Demgegenüber wird im Zulassungsantrag nur darauf verwiesen, dass das Verwaltungsgericht lediglich Aussagen zu den Opferzahlen 2011 in Gesamtafghanistan und lediglich unter Zuhilfenahme einer Erkenntnisquelle getroffen habe. Im Übrigen wird auf die Berichte des UNHCR vom 24. März 2011 und 10. November 2009 (UNHCR – Richtlinien zur Feststellung des internationalen Schutzbedarfs afghanischer Schutzsuchender), von UNAMA (Annual Report 2011), der Schweizer Flüchtlingshilfe vom 11. August 2009 und vom 23. August 2011, der Kooperation Asylwesen Deutschland-Österreich-Schweiz vom März 2011 und der International Crisis Group vom 27. Juni 2011 (The Insurgency in Afghanistan’s Heartland) Bezug genommen, wonach sich die Gewalt in Afghanistan verschlimmere. Anhaltspunkte, dass die Gefahrendichte in der Herkunftsregion des Klägers so hoch ist, dass praktisch jede Zivilperson allein aufgrund ihrer Anwesenheit in dem betroffenen Gebiet einer ernsthaften individuellen Bedrohung ausgesetzt wäre, lassen sich daraus jedoch nicht entnehmen (vgl. BVerwG vom 14.7.2009 NVwZ 2010, 196; EuGH vom 17.2.2009 NVwZ 2009, 705). Aus den Berichten ergibt sich auch nicht, dass das Verwaltungsgericht von falschen oder unzureichenden Zahlen ausgegangen ist.

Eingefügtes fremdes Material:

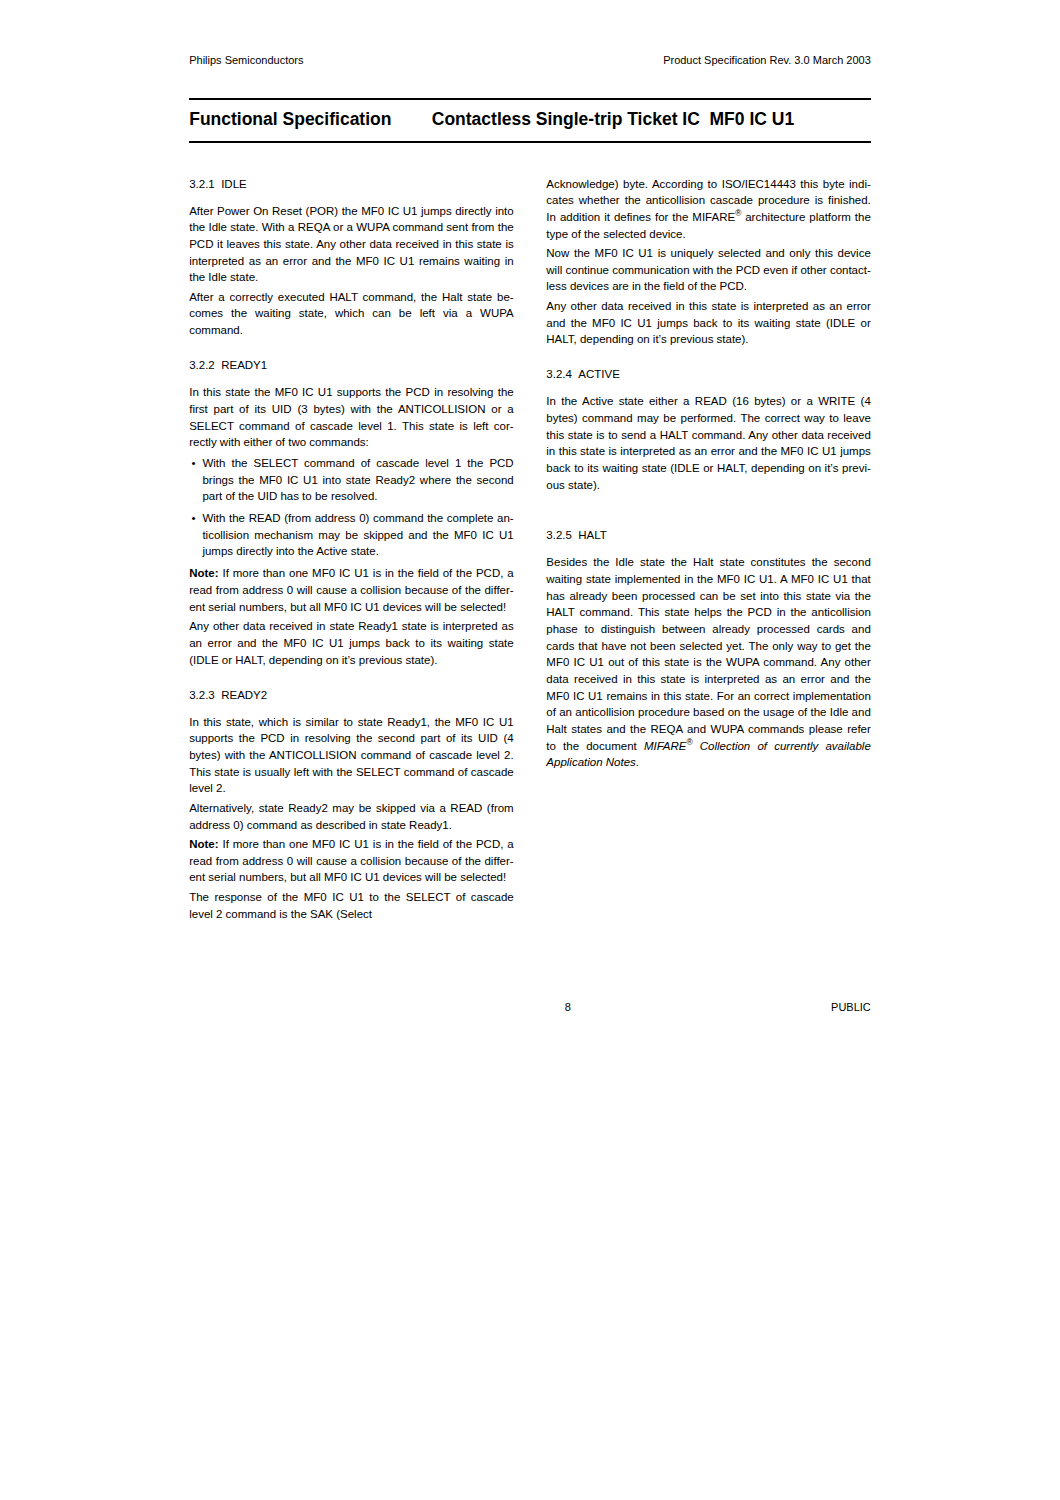Philips Semiconductors
Product Specification Rev. 3.0 March 2003
Functional Specification
Contactless Single-trip Ticket IC MF0 IC U1
3.2.1 IDLE
After Power On Reset (POR) the MF0 IC U1 jumps directly into the Idle state. With a REQA or a WUPA command sent from the PCD it leaves this state. Any other data received in this state is interpreted as an error and the MF0 IC U1 remains waiting in the Idle state.
After a correctly executed HALT command, the Halt state becomes the waiting state, which can be left via a WUPA command.
3.2.2 READY1
In this state the MF0 IC U1 supports the PCD in resolving the first part of its UID (3 bytes) with the ANTICOLLISION or a SELECT command of cascade level 1. This state is left correctly with either of two commands:
With the SELECT command of cascade level 1 the PCD brings the MF0 IC U1 into state Ready2 where the second part of the UID has to be resolved.
With the READ (from address 0) command the complete anticollision mechanism may be skipped and the MF0 IC U1 jumps directly into the Active state.
Note: If more than one MF0 IC U1 is in the field of the PCD, a read from address 0 will cause a collision because of the different serial numbers, but all MF0 IC U1 devices will be selected!
Any other data received in state Ready1 state is interpreted as an error and the MF0 IC U1 jumps back to its waiting state (IDLE or HALT, depending on it’s previous state).
3.2.3 READY2
In this state, which is similar to state Ready1, the MF0 IC U1 supports the PCD in resolving the second part of its UID (4 bytes) with the ANTICOLLISION command of cascade level 2. This state is usually left with the SELECT command of cascade level 2.
Alternatively, state Ready2 may be skipped via a READ (from address 0) command as described in state Ready1.
Note: If more than one MF0 IC U1 is in the field of the PCD, a read from address 0 will cause a collision because of the different serial numbers, but all MF0 IC U1 devices will be selected!
The response of the MF0 IC U1 to the SELECT of cascade level 2 command is the SAK (Select
Acknowledge) byte. According to ISO/IEC14443 this byte indicates whether the anticollision cascade procedure is finished. In addition it defines for the MIFARE® architecture platform the type of the selected device.
Now the MF0 IC U1 is uniquely selected and only this device will continue communication with the PCD even if other contactless devices are in the field of the PCD.
Any other data received in this state is interpreted as an error and the MF0 IC U1 jumps back to its waiting state (IDLE or HALT, depending on it’s previous state).
3.2.4 ACTIVE
In the Active state either a READ (16 bytes) or a WRITE (4 bytes) command may be performed. The correct way to leave this state is to send a HALT command. Any other data received in this state is interpreted as an error and the MF0 IC U1 jumps back to its waiting state (IDLE or HALT, depending on it’s previous state).
3.2.5 HALT
Besides the Idle state the Halt state constitutes the second waiting state implemented in the MF0 IC U1. A MF0 IC U1 that has already been processed can be set into this state via the HALT command. This state helps the PCD in the anticollision phase to distinguish between already processed cards and cards that have not been selected yet. The only way to get the MF0 IC U1 out of this state is the WUPA command. Any other data received in this state is interpreted as an error and the MF0 IC U1 remains in this state. For an correct implementation of an anticollision procedure based on the usage of the Idle and Halt states and the REQA and WUPA commands please refer to the document MIFARE® Collection of currently available Application Notes.
8
PUBLIC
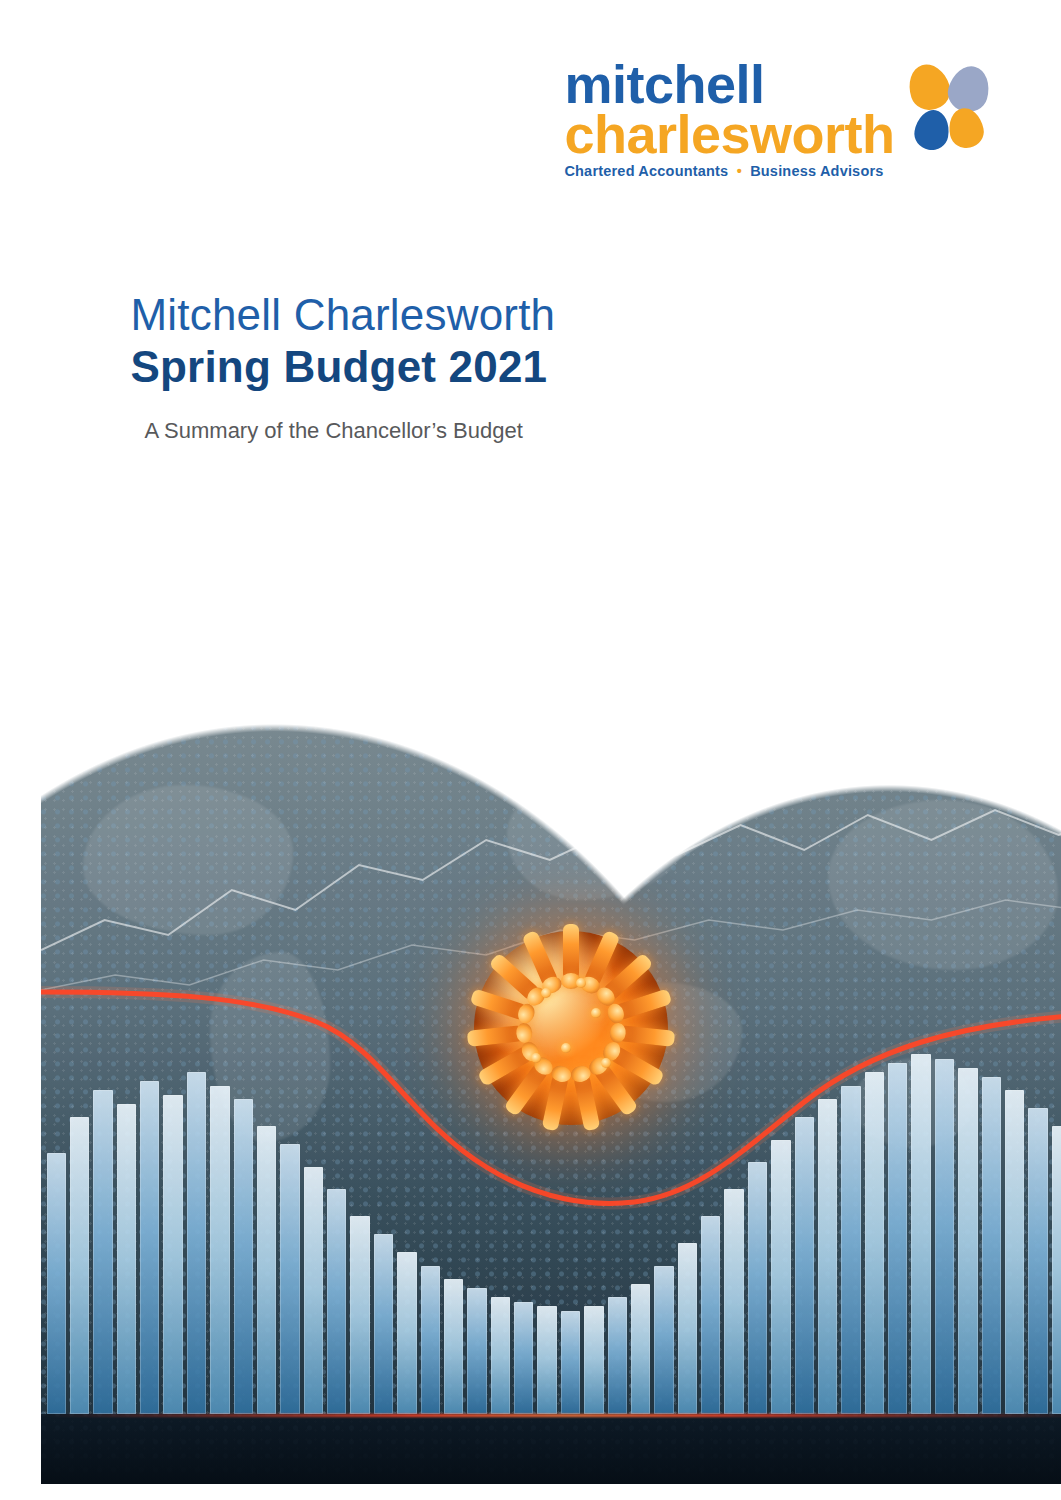mitchell charlesworth Chartered Accountants • Business Advisors
Mitchell Charlesworth Spring Budget 2021
A Summary of the Chancellor’s Budget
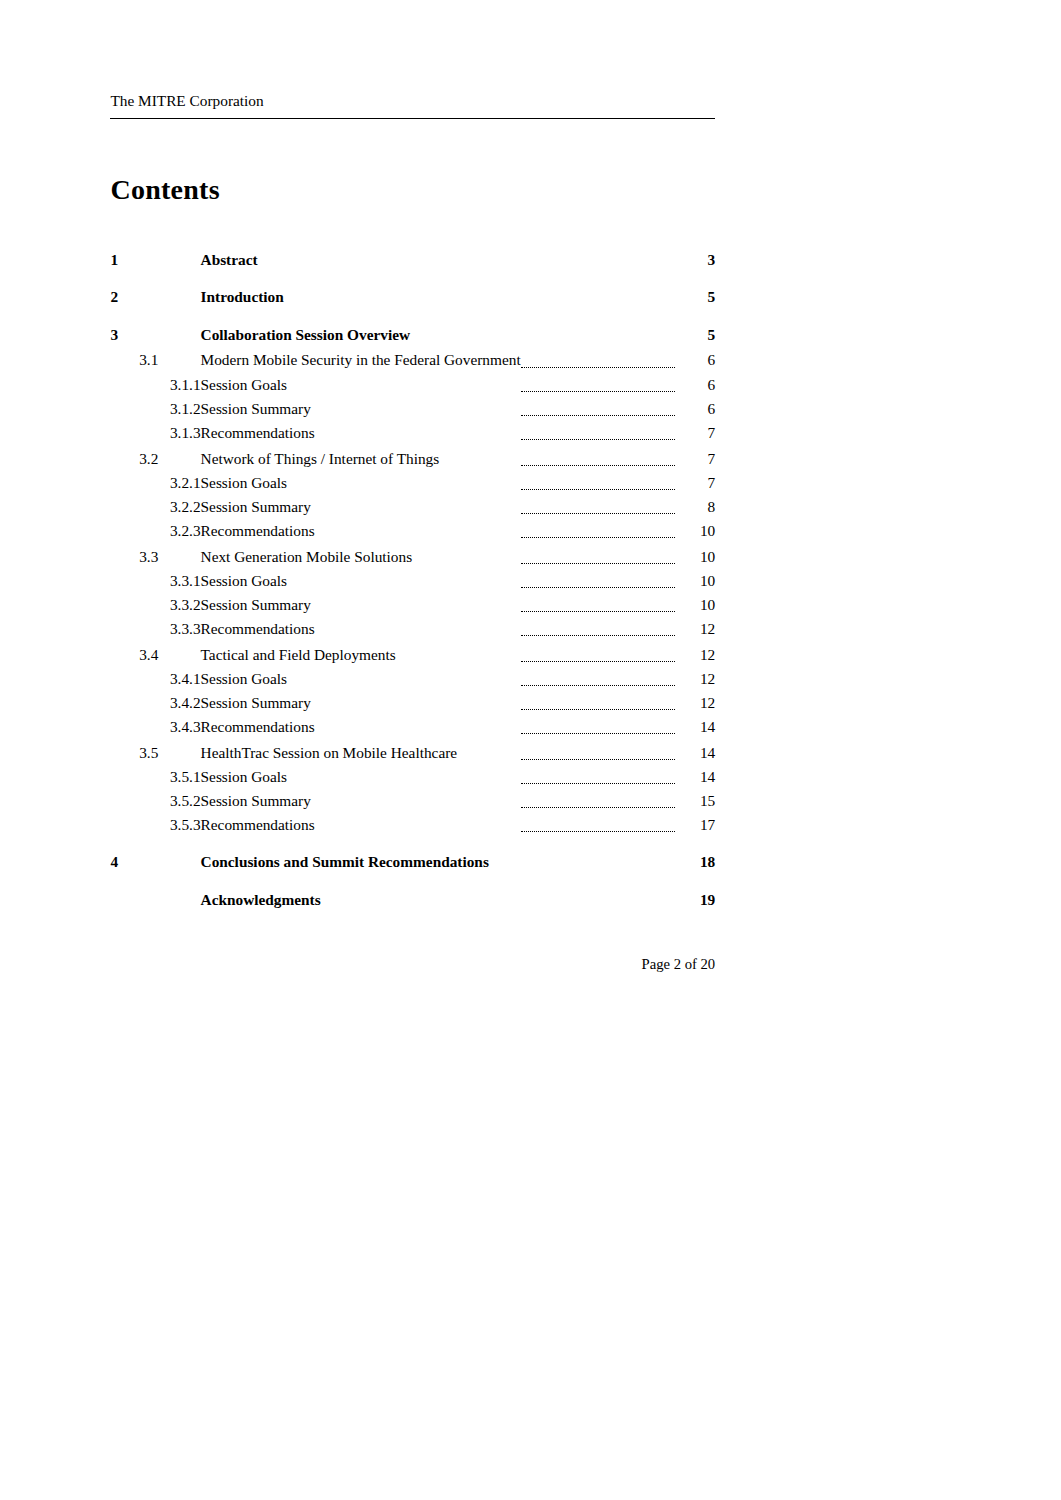The MITRE Corporation
Contents
| 1 | Abstract | | 3 |
| 2 | Introduction | | 5 |
| 3 | Collaboration Session Overview | | 5 |
| 3.1 | Modern Mobile Security in the Federal Government | | 6 |
| 3.1.1 | Session Goals | | 6 |
| 3.1.2 | Session Summary | | 6 |
| 3.1.3 | Recommendations | | 7 |
| 3.2 | Network of Things / Internet of Things | | 7 |
| 3.2.1 | Session Goals | | 7 |
| 3.2.2 | Session Summary | | 8 |
| 3.2.3 | Recommendations | | 10 |
| 3.3 | Next Generation Mobile Solutions | | 10 |
| 3.3.1 | Session Goals | | 10 |
| 3.3.2 | Session Summary | | 10 |
| 3.3.3 | Recommendations | | 12 |
| 3.4 | Tactical and Field Deployments | | 12 |
| 3.4.1 | Session Goals | | 12 |
| 3.4.2 | Session Summary | | 12 |
| 3.4.3 | Recommendations | | 14 |
| 3.5 | HealthTrac Session on Mobile Healthcare | | 14 |
| 3.5.1 | Session Goals | | 14 |
| 3.5.2 | Session Summary | | 15 |
| 3.5.3 | Recommendations | | 17 |
| 4 | Conclusions and Summit Recommendations | | 18 |
| | Acknowledgments | | 19 |
Page 2 of 20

Des Weiteren ist auch nicht ersichtlich, dass die vom Verwaltungsgerichtshof in seinem Urteil vom 8. Dezember 2011 (a.a.O.) herangezogenen Erkenntnismittel fehlerhaft oder überholt wären. Aus den vom Kläger insoweit genannten Quellen, die bis auf die Stellungnahme der International Crisis Group auch vom Verwaltungsgerichtshof herangezogen wurden, ergibt sich nichts anderes. Bei der aufgeworfenen Frage handelte es sich im Übrigen um eine dem Verwaltungsgerichtshof als Tatsachengericht vorbehaltene Klärung und Würdigung der Größenordnung einer solchen Gefährdung (vgl. BVerwG vom 19.7.2011 BVerwG 10 B 10.11 <juris>).

Die Kostenentscheidung beruht auf § 154 Abs. 2 VwGO, § 83b AsylVfG.